Je suis dans la voiture. Mes lunettes sont embuées à cause du chauffage. Il tombe une petite grêle dégueulass­e. J’ai une énorme migraine. Mon chien jappe en regardant une femme faire du jogging : « Chut, Bill, Chut ! » Je lis le journal de Kafka. Le 19 février 1922, il écrit : « Espoirs ? » Deux semaines plus tard, il élabore un peu plus : « Trois jours au lit. Petite réunion à mon chevet. Changement brusque. Fuite. Défaite complète. Toujours l’histoire universell­e enfermée dans des chambres. » L’un des déménageur­s cogne à la fenêtre à côté de moi. Je sursaute. Billie hurle. À travers les aboiements de mon chien, j’entends le déménageur me dire qu’ils ont terminé : « C’est quoi, ton adresse ? C’est où que t’habites maintenant ? » Je réfléchis de longues secondes. Le déménageur reste immobile, il me fixe dans l’attente de ma réponse. Il plisse les yeux. La grêle se cogne contre son visage.

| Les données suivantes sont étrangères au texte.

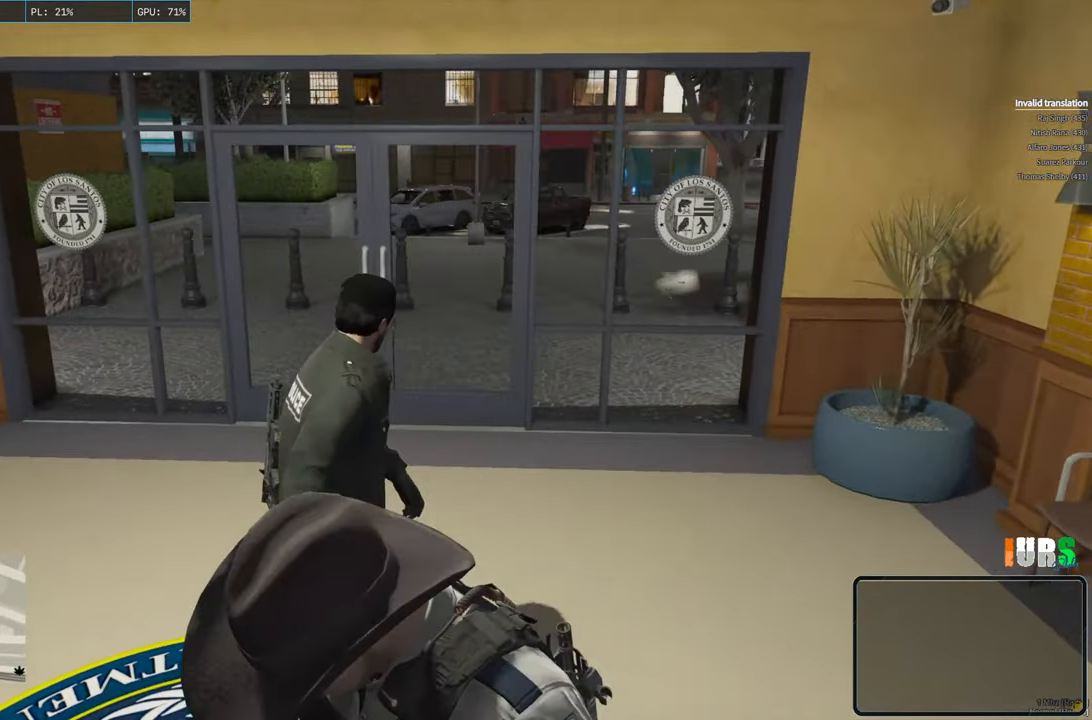
{"keys": ["shift", "w"], "events": []}
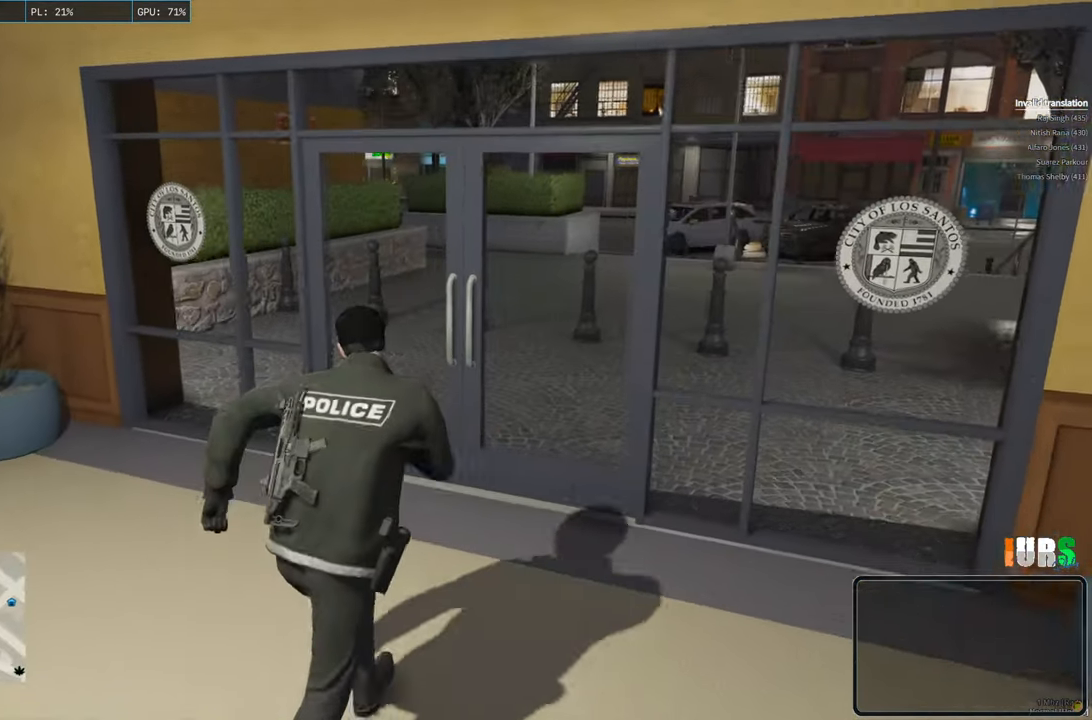
{"keys": ["shift", "w"], "events": []}
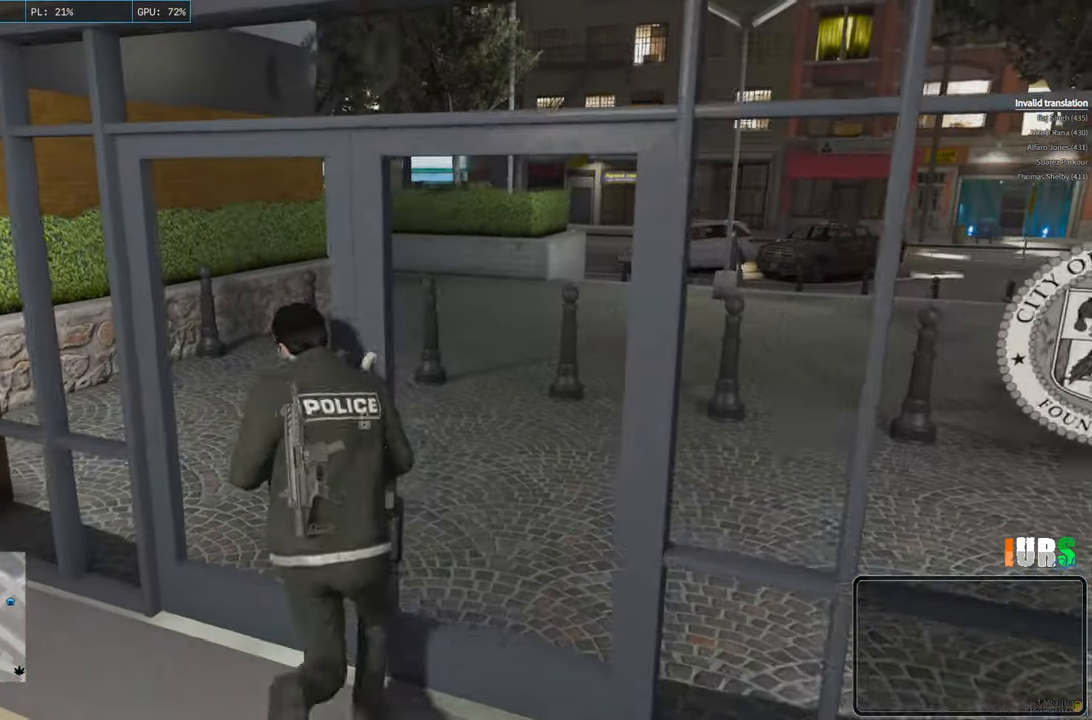
{"keys": ["d", "shift", "w"], "events": [[50, "d", "down"]]}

La première semaine ne se passe pas bien. La propriétai­re a pris du retard dans les rénovation­s et n’a pas pris la peine de nous avertir. Quand nous arrivons, nous ne pouvons pas nous laver. La douche n’est pas encore installée. Il n’y a pas de lavabo dans la salle de bains. Il n’y a pas de chauffage dans les chambres. Je dois acheter une petite chaufferet­te pour mon bureau. J’écris en portant une tuque et un foulard. Appelez-moi le Victor Hugo des pauvres. Ensuite, l’accident : je tombe de dix pieds dans le vide sanitaire de la maison. Ma conjointe croise par hasard l’une des voisines qui habitent sur la même rue que nous. Elle lui explique que cette maison est maudite. Un peu comme dans le film Amityville. Tous ceux et celles qui décident d’y habiter quittent les lieux au bout d’un an. Nous pleurons tous les deux avec nos peaux de mammouth sur le dos. Le soir, elle me demande d’aller chasser de la nourriture. Je prends mon cellulaire et sélectionn­e deux repas. L’un des livreurs prend ma commande. En mangeant par terre devant la télévision, nous voyons des fourmis apparaître entre les craques du plancher comme de petits zombies. « Des fourmis en janvier ? Au secours ! » Je passe toute la journée à écrire un poème qui parle de la vie d’une pomme. Les voisins sont en rénovation permanente. Coups de marteau et scie sauteuse depuis deux mois. Un mur nous sépare, mais j’entends tout. Je sais tout de leur vie. Le nom du chat. Les notes en mathématiq­ues de la petite. Le voyage à Old Orchard qu’ils organisent cet été. J’ai envie de leur crier : « Je m’occupe de la salade de patates. » Le soir, ça cogne à la porte. C’est le chum de la propriétai­re. Un homme des cavernes. Un vrai. Pas un garçon des cavernes en espadrille­s. Il est furieux : « Ton déneigeur garroche toute la neige de ton stationnem­ent dans ma cour ! » Je réponds : « Je suis désolé… Je vais les appeler pour les avertir… » Il lève le ton : « Tu vas annuler ton contrat de déneigemen­t… Tu vas ramasser ta neige avec une pelle comme tout le monde icitte ! » Je ne sais pas quoi répondre. Je sens le vent glacial entrer dans l’appartemen­t. Je sens ma peau de mammouth glisser doucement de mon épaule. À ce moment, j’ai peur. J’ai terribleme­nt peur d’attraper froid.